What Are the Different Types of Stock Trading?

By Sofia Thai
Edited by Taj Schlebusch

Published April 23, 2021.

What Are the Different Types of Stock Trading? main image

Stock trading has become hugely popular, with online brokers and exchanges making it far more accessible for the general public. There are many different types of stock trading available, so in this article, we will discuss some of the approaches to equities.


This term refers to the shortest term form of trading, in which traders enter a position, sometimes for mere seconds. Scalping is based on taking advantage of tiny movements in intraday prices. At an institutional level, scalping is often conducted by high-frequency traders.

Day Trading

Day trading has been a focus on the stock market activity for many decades, and its dramatic nature tends to attract attention. If you see stock market activity in a Hollywood film, you can bet your bottom dollar that it centers around day trading.

As its name suggests, day trading involves trading stock and equities over a 24-hour period, with the intention of taking advantage of short-term information and insight. Day traders frequently rely on small gains in order to build profit, but base their decisions on fundamentals, rather than scalping.

Swing trading

Swing traders typically hold positions for several days, although investments can even drag on for weeks in this category. Consequently, swing trading is less focused on short-term trends than day trading, but it is still a strategy that is implemented by institutional investors.

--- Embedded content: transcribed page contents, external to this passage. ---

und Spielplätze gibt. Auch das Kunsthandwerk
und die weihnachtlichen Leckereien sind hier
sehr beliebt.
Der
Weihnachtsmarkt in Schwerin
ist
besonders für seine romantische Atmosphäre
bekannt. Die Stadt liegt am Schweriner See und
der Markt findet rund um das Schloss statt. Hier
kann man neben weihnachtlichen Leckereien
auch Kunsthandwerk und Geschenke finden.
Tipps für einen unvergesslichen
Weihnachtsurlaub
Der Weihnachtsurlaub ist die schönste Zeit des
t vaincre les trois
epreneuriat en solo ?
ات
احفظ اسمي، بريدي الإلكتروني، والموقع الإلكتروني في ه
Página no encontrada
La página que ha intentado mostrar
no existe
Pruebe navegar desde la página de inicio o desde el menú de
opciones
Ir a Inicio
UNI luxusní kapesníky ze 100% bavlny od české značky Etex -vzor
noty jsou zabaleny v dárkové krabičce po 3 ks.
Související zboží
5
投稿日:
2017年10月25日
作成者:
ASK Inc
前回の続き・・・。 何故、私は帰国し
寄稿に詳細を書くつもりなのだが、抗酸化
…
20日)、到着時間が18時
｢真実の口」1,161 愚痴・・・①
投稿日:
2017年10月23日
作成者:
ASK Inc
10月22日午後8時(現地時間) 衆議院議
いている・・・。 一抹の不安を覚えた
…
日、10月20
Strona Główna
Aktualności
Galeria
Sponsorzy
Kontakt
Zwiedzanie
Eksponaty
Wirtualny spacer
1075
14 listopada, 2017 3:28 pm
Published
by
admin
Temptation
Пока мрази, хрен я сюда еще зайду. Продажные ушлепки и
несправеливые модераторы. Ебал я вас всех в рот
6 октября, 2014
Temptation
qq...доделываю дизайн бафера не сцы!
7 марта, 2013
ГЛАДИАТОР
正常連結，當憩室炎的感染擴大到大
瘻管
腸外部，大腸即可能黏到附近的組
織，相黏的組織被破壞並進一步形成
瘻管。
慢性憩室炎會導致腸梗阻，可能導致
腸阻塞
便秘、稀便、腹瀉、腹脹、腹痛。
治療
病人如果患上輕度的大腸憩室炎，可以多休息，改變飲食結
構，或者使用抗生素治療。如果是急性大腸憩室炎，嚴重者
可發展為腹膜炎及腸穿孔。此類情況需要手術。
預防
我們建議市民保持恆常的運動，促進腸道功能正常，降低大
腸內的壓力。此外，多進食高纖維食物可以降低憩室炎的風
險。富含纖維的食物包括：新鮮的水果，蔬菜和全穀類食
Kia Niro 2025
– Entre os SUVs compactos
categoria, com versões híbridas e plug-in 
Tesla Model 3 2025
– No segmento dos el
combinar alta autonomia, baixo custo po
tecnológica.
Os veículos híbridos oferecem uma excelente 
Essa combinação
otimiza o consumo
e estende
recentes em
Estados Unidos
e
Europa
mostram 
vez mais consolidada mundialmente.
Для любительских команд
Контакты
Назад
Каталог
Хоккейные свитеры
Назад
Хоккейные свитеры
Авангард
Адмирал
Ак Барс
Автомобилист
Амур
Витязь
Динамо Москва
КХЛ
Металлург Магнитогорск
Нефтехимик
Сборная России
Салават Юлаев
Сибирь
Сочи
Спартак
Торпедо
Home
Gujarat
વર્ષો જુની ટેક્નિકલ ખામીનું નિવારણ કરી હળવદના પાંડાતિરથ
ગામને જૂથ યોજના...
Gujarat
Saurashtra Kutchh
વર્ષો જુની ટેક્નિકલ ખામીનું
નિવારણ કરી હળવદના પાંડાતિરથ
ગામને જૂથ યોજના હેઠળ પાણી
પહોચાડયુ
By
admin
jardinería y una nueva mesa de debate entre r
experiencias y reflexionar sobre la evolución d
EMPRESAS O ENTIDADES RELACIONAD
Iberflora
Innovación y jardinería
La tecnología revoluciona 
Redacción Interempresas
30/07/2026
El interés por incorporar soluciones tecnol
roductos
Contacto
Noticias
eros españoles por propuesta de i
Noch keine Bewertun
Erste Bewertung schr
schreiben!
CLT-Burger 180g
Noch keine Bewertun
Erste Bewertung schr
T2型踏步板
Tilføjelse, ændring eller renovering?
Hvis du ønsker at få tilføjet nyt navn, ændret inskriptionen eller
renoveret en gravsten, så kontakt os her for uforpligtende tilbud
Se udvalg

Those engaging in swing trading rely on techniques such as trend trading, counter-trend trading, momentum, and breakout trading. Swing trading often appeals to amateurs because it doesn't rely on continual monitoring of the stock market.

Position trading

Finally, position trading is focused on long-term price movements, without investors in this strategy effectively investing their belief in a particular stock or equity. Position training can go on for many years and is thus not focused on trivial fluctuations.